Children Vision
A child’s vision gets stronger each year. This improved vision is needed as the child explores the world more fully and begins schooling.
The developing eye is learning to do many things better, such as:
- accommodation or eye focusing. This allows the eye to quickly change focus between distances.
- seeing things in 3D (three dimensions). This is known as depth perception.
- tracking, which helps the eyes follow a moving target.
- convergence, which helps both eyes focus together on an object at the same time.
Common Childhood Vision Problems
Refractive errors
There are three main refractive errors:
- Farsightedness (hyperopia). Close objects are blurry to a child (such as when reading), and distant objects are seen more clearly. Most children are minimal to moderately farsighted.
- Nearsightedness (myopia). A child sees near objects more clearly than distant objects.
- Astigmatism. With astigmatism, near and far vision is blurry. It’s almost like looking into a funhouse mirror in which you appear too tall, too wide or too thin.
Strabismus
Strabismus is when the eyes are misaligned and points to different directions.

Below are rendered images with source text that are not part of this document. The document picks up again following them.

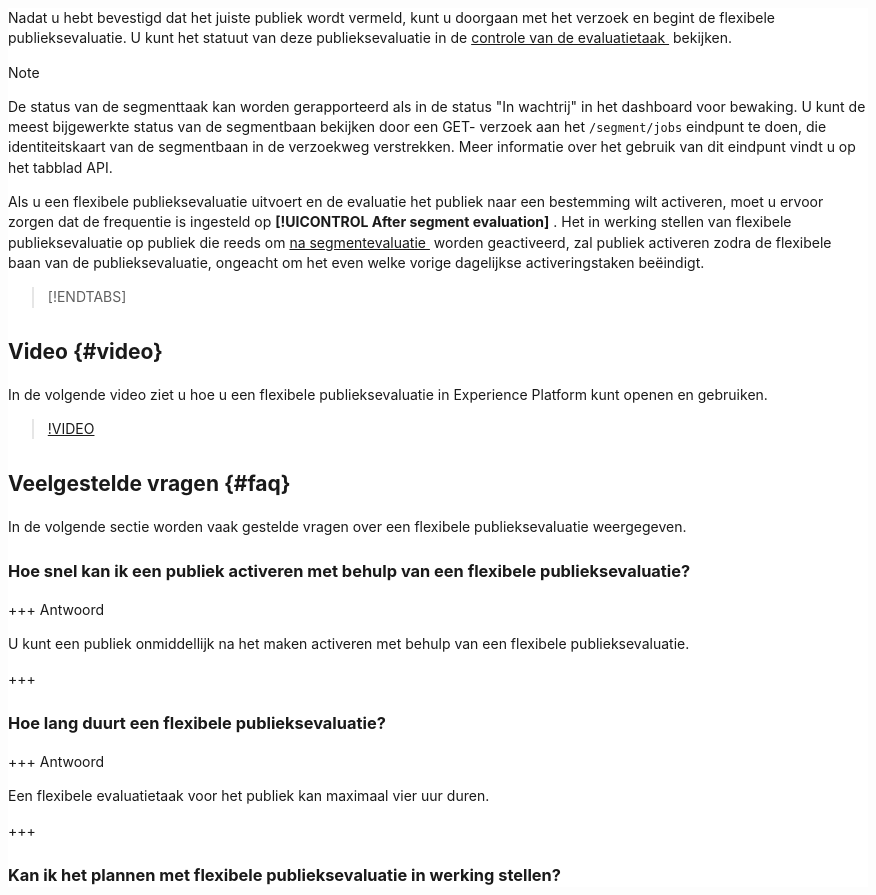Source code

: Nadat u hebt bevestigd dat het juiste publiek wordt vermeld, kunt u doorgaan met het verzoek en begint de flexibele publieksevaluatie. U kunt het statuut van deze publieksevaluatie in de [&#x200B; controle van de evaluatietaak &#x200B;](../../dataflows/ui/monitor-audiences.md#evaluation-job-details) bekijken.

>[!NOTE]
>
>De status van de segmenttaak kan worden gerapporteerd als in de status &quot;In wachtrij&quot; in het dashboard voor bewaking. U kunt de meest bijgewerkte status van de segmentbaan bekijken door een GET- verzoek aan het `/segment/jobs` eindpunt te doen, die identiteitskaart van de segmentbaan in de verzoekweg verstrekken. Meer informatie over het gebruik van dit eindpunt vindt u op het tabblad API.
>
>Als u een flexibele publieksevaluatie uitvoert en de evaluatie het publiek naar een bestemming wilt activeren, moet u ervoor zorgen dat de frequentie is ingesteld op **[!UICONTROL After segment evaluation]** . Het in werking stellen van flexibele publieksevaluatie op publiek die reeds om [&#x200B; na segmentevaluatie &#x200B;](../../destinations/ui/activate-batch-profile-destinations.md#export-full-files) worden geactiveerd, zal publiek activeren zodra de flexibele baan van de publieksevaluatie, ongeacht om het even welke vorige dagelijkse activeringstaken beëindigt.

>[!ENDTABS]

## Video {#video}

In de volgende video ziet u hoe u een flexibele publieksevaluatie in Experience Platform kunt openen en gebruiken.

>[!VIDEO](https://video.tv.adobe.com/v/3453646?&captions=dut)

## Veelgestelde vragen {#faq}

In de volgende sectie worden vaak gestelde vragen over een flexibele publieksevaluatie weergegeven.

### Hoe snel kan ik een publiek activeren met behulp van een flexibele publieksevaluatie?

+++ Antwoord

U kunt een publiek onmiddellijk na het maken activeren met behulp van een flexibele publieksevaluatie.

+++

### Hoe lang duurt een flexibele publieksevaluatie?

+++ Antwoord

Een flexibele evaluatietaak voor het publiek kan maximaal vier uur duren.

+++

### Kan ik het plannen met flexibele publieksevaluatie in werking stellen?
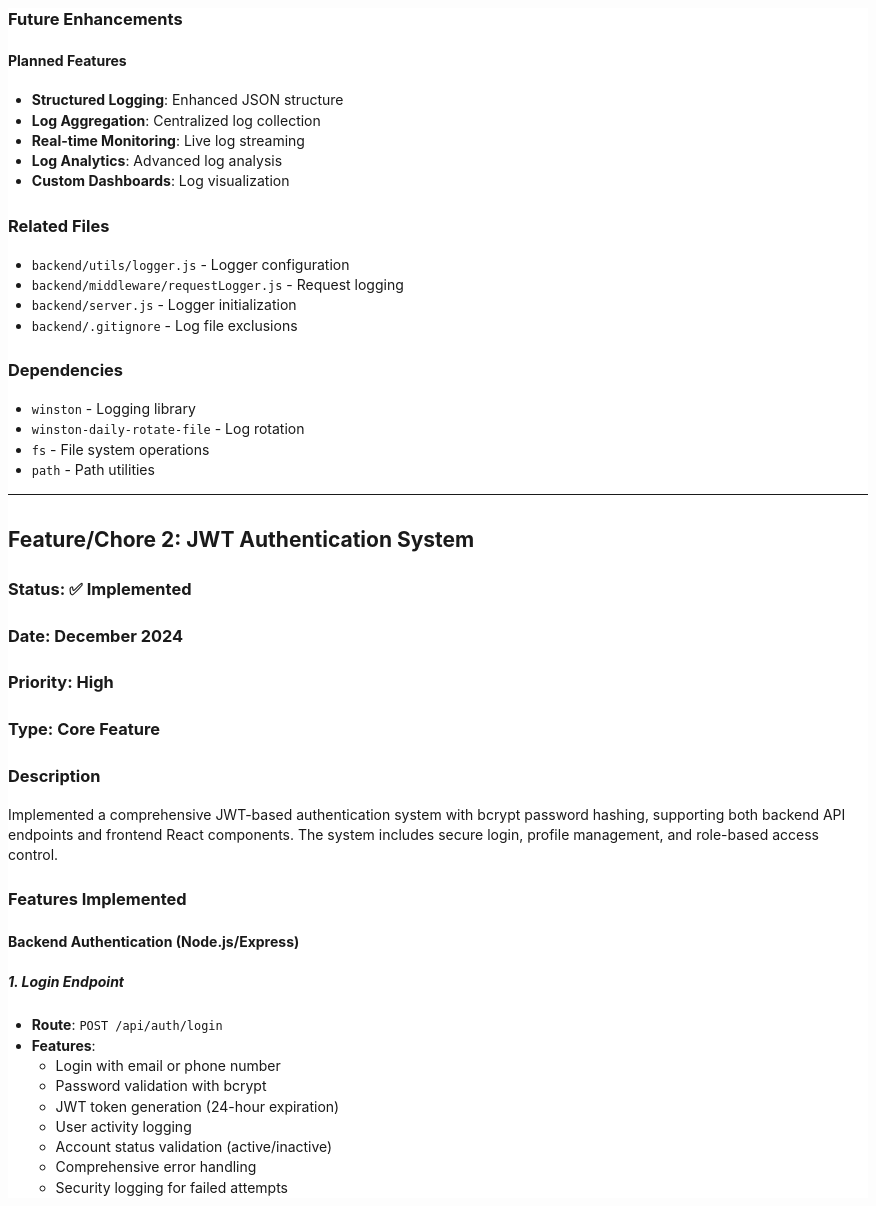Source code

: ### **Future Enhancements**

#### **Planned Features**
- **Structured Logging**: Enhanced JSON structure
- **Log Aggregation**: Centralized log collection
- **Real-time Monitoring**: Live log streaming
- **Log Analytics**: Advanced log analysis
- **Custom Dashboards**: Log visualization

### **Related Files**
- `backend/utils/logger.js` - Logger configuration
- `backend/middleware/requestLogger.js` - Request logging
- `backend/server.js` - Logger initialization
- `backend/.gitignore` - Log file exclusions

### **Dependencies**
- `winston` - Logging library
- `winston-daily-rotate-file` - Log rotation
- `fs` - File system operations
- `path` - Path utilities

---

## Feature/Chore 2: JWT Authentication System

### **Status**: ✅ Implemented
### **Date**: December 2024
### **Priority**: High
### **Type**: Core Feature

### **Description**
Implemented a comprehensive JWT-based authentication system with bcrypt password hashing, supporting both backend API endpoints and frontend React components. The system includes secure login, profile management, and role-based access control.

### **Features Implemented**

#### **Backend Authentication (Node.js/Express)**

##### **1. Login Endpoint**
- **Route**: `POST /api/auth/login`
- **Features**:
  - Login with email or phone number
  - Password validation with bcrypt
  - JWT token generation (24-hour expiration)
  - User activity logging
  - Account status validation (active/inactive)
  - Comprehensive error handling
  - Security logging for failed attempts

For healthy vision to develop into adulthood, both eyes must work together.
Amblyopia
Amblyopia (lazy eye) is when one or both eyes do not develop normal vision during childhood. Eye problems like strabismus or refractive errors keep the eye from seeing correctly. This leads to a lazy eye.
A child is not likely to tell you that their vision is blurry. And often, parents do not see signs of strabismus, amblyopia or refractive errors. This is why it’s important to take your child for eye screenings during these critical years.